Körtner: Solidarität mit den Schwachen als „Prägekraft des Christentums“

 
von Evangelischer Pressedienst

Theologe fordert in Gastkommentar Debatte über Zusammenhalt der Gesellschaft

Wien (epdÖ) – Für eine „breite Debatte darüber, was unsere kulturell und weltanschaulich plurale Gesellschaft im Innersten zusammenhält“, sprach sich der evangelisch-reformierte Theologe Ulrich H.J. Körtner in einem Gastkommentar für die „Kleine Zeitung“ vom 14. April aus. Er nahm dabei Bezug auf eine von der ÖVP in der Karwoche gestartete Debatte zur „Leitkultur“. Körtner hob hervor, dass eine Reduktion des Begriffes Leitkultur auf christliche Feiertage, Sonntagsruhe und Gipfelkreuze das Christentum entleere. Demgegenüber übersteige das Christentum, „dessen Ethik der Nächsten-, Fremden- und Feindesliebe in der Nachfolge Christi universalistisch ist“, alle kulturellen und nationalen Grenzen.

Die in der Karwoche lancierte Leitkultur-Debatte lehnt Körtner ab, zumal sie mit „Brauchtumsbeschwörung“ und einer Verkehrung ins Nationale den Kern der Sache nicht treffe. Scharf kritisierte er auch das Timing.
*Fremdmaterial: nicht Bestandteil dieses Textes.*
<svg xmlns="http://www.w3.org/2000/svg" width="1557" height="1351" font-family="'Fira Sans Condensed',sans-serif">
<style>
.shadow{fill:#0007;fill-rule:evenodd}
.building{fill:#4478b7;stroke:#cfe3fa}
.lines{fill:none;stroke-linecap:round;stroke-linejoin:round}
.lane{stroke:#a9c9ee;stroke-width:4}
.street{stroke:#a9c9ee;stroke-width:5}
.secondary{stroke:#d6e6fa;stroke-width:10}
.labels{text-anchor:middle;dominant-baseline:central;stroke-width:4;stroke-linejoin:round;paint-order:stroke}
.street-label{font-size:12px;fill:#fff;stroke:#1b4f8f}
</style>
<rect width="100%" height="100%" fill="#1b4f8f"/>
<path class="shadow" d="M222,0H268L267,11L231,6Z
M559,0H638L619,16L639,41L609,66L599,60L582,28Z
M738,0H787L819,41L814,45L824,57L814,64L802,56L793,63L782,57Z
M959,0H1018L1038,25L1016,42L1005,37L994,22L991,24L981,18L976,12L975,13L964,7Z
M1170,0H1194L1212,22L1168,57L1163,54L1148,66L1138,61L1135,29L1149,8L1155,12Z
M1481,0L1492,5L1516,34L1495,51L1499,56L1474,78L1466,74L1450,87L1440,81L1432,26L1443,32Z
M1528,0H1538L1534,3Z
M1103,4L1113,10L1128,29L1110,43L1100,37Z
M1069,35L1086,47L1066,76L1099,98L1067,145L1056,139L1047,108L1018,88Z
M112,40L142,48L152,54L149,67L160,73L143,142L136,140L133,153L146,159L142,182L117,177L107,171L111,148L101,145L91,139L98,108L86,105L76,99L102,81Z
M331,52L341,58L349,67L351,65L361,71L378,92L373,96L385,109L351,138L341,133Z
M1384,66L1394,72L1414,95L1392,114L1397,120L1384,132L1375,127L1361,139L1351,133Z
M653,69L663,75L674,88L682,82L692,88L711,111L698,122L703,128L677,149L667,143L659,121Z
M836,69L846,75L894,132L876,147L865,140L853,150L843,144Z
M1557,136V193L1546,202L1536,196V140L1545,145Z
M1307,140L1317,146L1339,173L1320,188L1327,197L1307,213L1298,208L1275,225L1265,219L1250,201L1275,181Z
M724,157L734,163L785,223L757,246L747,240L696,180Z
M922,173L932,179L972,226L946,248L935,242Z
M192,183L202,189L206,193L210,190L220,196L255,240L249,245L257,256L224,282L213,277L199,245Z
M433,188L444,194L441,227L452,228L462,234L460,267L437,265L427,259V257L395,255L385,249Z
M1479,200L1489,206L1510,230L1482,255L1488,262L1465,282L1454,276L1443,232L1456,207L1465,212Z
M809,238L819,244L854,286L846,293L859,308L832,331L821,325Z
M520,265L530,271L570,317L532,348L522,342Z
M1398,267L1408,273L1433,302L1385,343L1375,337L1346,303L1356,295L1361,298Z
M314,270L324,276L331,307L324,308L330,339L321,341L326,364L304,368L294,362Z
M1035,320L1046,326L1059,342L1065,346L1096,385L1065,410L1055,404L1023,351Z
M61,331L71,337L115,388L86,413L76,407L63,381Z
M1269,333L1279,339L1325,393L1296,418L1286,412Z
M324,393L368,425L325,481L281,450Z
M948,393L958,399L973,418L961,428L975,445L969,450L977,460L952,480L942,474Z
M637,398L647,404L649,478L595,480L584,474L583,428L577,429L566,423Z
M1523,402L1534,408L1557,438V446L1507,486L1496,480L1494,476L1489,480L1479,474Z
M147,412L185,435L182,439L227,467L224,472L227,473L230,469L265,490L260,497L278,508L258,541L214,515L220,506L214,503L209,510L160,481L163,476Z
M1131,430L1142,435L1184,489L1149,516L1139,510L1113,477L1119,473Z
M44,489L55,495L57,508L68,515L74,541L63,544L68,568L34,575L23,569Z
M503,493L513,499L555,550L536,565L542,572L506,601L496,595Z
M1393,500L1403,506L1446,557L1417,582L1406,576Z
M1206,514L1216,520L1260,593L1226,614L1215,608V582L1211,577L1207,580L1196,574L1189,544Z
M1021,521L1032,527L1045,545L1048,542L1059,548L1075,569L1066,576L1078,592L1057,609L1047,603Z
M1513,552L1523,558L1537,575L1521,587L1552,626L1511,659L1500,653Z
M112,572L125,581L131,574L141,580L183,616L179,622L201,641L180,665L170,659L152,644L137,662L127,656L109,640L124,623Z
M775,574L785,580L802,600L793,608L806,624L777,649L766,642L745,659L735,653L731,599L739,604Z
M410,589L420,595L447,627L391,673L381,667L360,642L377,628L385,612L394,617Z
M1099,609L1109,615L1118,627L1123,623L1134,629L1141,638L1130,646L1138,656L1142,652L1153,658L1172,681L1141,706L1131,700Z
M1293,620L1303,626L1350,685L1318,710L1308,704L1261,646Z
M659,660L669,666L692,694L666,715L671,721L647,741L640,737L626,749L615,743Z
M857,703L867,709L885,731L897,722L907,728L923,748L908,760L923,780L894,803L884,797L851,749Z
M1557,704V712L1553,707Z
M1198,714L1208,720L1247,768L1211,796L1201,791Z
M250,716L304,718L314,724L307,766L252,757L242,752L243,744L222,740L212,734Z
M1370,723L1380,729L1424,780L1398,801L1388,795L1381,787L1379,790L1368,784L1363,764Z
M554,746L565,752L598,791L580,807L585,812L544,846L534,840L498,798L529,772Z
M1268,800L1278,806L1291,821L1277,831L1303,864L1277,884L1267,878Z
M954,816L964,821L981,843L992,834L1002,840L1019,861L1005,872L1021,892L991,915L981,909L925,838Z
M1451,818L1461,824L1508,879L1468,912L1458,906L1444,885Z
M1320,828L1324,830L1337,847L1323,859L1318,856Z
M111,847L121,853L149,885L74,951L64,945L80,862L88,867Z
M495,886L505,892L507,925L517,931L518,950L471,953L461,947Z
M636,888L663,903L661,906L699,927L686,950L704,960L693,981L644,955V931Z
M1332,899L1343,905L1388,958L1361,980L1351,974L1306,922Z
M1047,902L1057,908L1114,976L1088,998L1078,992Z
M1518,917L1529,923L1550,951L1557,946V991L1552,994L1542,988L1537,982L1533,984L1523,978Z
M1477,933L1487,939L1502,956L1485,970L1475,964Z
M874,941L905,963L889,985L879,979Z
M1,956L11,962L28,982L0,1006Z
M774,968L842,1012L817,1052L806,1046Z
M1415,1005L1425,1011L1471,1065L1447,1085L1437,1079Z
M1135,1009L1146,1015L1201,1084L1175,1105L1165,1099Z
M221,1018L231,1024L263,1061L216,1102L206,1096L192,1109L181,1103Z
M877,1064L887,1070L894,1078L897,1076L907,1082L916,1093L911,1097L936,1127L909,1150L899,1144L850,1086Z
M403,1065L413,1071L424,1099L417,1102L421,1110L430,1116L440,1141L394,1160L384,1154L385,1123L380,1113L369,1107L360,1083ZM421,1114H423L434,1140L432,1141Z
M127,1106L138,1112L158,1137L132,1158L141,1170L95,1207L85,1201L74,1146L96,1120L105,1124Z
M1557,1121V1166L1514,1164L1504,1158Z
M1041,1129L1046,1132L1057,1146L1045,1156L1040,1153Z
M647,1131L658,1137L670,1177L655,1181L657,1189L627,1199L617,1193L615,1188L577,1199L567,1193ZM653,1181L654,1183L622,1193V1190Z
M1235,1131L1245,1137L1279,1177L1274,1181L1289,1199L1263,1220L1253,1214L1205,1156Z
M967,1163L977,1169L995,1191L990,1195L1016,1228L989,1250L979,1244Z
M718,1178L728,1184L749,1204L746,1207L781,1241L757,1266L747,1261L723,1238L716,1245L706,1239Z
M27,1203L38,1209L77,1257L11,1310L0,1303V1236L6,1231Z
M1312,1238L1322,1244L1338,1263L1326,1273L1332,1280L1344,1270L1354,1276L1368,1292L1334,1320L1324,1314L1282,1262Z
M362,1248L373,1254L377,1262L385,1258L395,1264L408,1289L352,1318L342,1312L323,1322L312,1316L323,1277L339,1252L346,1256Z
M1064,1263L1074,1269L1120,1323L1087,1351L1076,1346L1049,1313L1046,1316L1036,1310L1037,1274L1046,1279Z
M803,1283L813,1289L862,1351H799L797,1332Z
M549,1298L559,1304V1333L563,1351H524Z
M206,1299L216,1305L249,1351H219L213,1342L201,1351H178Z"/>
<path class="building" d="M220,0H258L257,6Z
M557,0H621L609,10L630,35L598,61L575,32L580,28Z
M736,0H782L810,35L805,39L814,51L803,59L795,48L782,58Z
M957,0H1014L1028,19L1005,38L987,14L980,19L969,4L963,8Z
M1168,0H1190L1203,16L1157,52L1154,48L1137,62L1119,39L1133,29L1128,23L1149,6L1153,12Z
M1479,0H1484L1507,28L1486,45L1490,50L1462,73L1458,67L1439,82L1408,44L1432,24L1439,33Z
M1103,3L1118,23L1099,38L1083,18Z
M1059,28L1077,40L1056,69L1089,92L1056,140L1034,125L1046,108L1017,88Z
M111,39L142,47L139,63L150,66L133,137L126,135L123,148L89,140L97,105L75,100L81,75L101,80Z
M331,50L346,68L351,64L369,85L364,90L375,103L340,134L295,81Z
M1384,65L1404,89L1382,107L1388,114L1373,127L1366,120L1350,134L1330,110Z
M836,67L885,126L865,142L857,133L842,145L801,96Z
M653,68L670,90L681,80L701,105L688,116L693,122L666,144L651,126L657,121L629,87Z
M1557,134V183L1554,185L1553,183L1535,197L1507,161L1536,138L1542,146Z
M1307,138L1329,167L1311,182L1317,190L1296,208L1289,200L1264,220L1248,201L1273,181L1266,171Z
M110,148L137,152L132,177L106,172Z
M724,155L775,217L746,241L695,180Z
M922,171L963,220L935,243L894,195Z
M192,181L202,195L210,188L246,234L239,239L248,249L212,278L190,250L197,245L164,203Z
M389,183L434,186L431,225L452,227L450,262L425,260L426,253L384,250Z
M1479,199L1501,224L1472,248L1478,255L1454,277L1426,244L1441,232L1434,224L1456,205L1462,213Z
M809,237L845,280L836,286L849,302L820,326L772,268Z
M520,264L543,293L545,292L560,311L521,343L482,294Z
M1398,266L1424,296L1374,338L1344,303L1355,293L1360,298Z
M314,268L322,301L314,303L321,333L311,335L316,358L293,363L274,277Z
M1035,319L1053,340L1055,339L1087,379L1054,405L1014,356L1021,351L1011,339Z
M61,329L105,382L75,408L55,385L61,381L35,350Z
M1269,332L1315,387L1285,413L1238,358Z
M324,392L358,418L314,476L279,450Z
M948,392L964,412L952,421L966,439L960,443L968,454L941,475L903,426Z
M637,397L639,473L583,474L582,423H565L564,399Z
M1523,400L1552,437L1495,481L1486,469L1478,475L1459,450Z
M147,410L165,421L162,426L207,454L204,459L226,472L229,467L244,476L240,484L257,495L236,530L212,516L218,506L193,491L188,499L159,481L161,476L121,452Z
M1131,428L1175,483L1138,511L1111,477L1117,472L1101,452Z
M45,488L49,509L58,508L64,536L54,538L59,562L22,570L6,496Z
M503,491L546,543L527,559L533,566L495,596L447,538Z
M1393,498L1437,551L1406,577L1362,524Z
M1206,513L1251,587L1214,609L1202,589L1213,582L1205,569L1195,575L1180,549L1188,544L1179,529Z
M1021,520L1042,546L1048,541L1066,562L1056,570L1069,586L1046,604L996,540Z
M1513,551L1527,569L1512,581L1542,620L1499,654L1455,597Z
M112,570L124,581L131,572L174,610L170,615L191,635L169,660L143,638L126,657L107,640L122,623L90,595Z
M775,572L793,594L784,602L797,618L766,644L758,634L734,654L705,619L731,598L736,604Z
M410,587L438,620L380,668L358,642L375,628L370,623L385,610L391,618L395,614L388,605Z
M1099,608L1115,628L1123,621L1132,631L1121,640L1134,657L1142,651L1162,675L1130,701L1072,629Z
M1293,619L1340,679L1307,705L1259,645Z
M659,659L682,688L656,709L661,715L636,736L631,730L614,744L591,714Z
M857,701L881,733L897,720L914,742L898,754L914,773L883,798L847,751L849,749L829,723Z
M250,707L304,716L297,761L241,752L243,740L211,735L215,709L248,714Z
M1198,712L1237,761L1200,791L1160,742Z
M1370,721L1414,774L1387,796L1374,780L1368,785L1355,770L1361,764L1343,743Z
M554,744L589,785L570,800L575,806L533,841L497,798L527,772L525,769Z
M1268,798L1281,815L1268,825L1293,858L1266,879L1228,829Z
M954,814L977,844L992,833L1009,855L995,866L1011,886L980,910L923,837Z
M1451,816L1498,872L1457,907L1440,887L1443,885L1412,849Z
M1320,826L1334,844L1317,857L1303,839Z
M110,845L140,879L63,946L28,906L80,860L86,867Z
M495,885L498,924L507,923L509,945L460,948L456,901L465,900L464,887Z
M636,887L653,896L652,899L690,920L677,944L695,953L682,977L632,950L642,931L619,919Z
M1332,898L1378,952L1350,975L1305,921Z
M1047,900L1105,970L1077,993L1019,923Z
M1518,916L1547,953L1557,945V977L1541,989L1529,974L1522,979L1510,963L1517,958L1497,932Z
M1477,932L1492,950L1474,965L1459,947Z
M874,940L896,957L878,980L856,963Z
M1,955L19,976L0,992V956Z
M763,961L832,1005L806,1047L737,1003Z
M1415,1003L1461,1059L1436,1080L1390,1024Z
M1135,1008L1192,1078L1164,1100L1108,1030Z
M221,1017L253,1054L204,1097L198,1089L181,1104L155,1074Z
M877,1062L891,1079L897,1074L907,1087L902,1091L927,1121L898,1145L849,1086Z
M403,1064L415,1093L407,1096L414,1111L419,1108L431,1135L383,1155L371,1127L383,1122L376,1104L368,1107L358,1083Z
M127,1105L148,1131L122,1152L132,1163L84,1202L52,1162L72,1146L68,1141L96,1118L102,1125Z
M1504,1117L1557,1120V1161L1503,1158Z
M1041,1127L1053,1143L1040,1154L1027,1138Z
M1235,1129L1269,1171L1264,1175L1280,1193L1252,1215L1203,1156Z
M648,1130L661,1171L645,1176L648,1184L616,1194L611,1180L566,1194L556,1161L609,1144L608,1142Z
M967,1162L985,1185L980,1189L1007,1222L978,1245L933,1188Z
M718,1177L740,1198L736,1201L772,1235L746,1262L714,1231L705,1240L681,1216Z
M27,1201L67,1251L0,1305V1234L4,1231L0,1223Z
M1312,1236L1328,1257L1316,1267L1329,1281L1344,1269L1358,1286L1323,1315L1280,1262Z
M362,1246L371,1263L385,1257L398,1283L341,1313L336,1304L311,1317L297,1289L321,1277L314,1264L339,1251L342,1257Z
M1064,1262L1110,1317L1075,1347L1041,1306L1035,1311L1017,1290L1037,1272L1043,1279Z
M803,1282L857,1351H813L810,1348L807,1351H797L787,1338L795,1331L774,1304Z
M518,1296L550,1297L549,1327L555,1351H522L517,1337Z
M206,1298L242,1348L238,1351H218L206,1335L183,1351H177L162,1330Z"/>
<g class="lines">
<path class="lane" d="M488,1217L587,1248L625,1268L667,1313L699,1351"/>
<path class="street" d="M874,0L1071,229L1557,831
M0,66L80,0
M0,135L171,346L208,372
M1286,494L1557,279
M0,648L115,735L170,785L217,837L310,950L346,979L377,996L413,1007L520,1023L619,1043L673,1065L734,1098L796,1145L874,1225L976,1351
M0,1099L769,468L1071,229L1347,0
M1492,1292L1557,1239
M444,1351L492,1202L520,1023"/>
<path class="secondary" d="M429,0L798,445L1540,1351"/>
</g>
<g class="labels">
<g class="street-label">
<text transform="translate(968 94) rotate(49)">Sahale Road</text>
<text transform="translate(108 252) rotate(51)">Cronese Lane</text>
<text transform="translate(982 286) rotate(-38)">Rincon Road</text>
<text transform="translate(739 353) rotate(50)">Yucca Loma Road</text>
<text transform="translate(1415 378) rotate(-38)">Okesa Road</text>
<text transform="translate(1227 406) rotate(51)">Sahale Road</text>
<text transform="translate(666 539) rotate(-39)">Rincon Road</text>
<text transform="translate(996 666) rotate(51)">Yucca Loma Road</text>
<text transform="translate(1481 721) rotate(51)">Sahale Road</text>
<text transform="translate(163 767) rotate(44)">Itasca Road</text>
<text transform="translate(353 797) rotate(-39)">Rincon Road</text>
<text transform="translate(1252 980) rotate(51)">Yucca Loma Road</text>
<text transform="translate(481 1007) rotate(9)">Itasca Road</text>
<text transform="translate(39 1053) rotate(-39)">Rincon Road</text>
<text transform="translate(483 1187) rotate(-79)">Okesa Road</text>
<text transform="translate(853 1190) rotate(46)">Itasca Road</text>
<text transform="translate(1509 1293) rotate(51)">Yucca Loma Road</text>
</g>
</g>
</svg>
Just am Karfreitag, „der im Zeichen des auf Golgatha errichteten Kreuzes Jesu steht“, sei das Sujet der Errichtung eines Maibaums veröffentlicht worden. „Besser kann man eigentlich kaum zeigen, wie wenig man noch mit einem jesuanischen Christentum am Hut hat“, so Körtner.

Zu den „Prägekräften des Christentums“ gehörten auch in Zeiten einer massiven Kirchenkrise „Solidarität mit den Schwachen, die es übrigens nicht nur an den Rändern der Gesellschaft, sondern auch in ihrer Mitte gibt, Achtung und Wertschätzung statt Ausgrenzung und die Beteiligung an der Suche nach dem, was dem Gemeinwohl dient“. Diese gilt es nach Ansicht Körtners zu stärken. „Wer den inzwischen vergifteten Begriff der Leitkultur vermeiden möchte, kann an dieser Stelle auch von politischer Kultur sprechen, von Orientierungsmustern für unser politisches und gesellschaftliches Handeln“, schrieb der Professor für Systematische Theologie an der Evangelisch-Theologischen Fakultät der Universität Wien.

In früheren Epochen habe die Religion eine dominante Rolle gespielt. „Im sogenannten christlichen Abendland waren Kirche und Christentum die staatstragende Religion. Das hat sich in Folge von Aufklärung, Französischer Revolution und der politischen Umwälzungen der zurückliegenden beiden Jahrhunderte grundlegend geändert“, erklärte Körtner. Auch die Zeit der großen säkularen politischen Ideologien sei vorüber. „Gleichwohl bleiben auch der säkulare, demokratische Rechtsstaat und eine pluralistische Gesellschaft auf Bindekräfte angewiesen, die über die bloße Befolgung von Rechtsvorschriften und materielle Bedürfnisbefriedigung hinausgehen“, unterstrich Körtner. Vor allem die Menschenrechte, gemeinsam mit Demokratie, Laizismus, Aufklärung und Zivilgesellschaft, müssten zu einer „Hausordnung für Menschen aus verschiedenen Kulturen in einem werteorientierten Gemeinwesen“ gehören.

Menschenrechte und die unveräußerliche Menschenwürde seien „ebenso begründungsoffen wie begründungswürdig“, schrieb Körtner. Beide lebten von „Voraussetzungen, die sie selbst nicht garantieren können“, betonte er in Abwandlung eines Ausspruchs des 2019 verstorbenen deutschen Verfassungsrechtlers Ernst-Wolfgang Böckenförde.

Unbestreitbar sei allerdings, dass das Christentum einen wichtigen Beitrag zur Entstehung der modernen Menschenrechte geleistet habe. „Gläubige Christen wie der spätere Papst Johannes XXIII.“ seien Wegbereiter der Allgemeinen Erklärung der Menschenrechte von 1948 gewesen, befand der Theologe. Auch in Zukunft habe das Christentum einen Beitrag für eine „politische Kultur im Geist der Menschenrechte“ zu leisten, ohne diese exklusiv für sich zu reklamieren.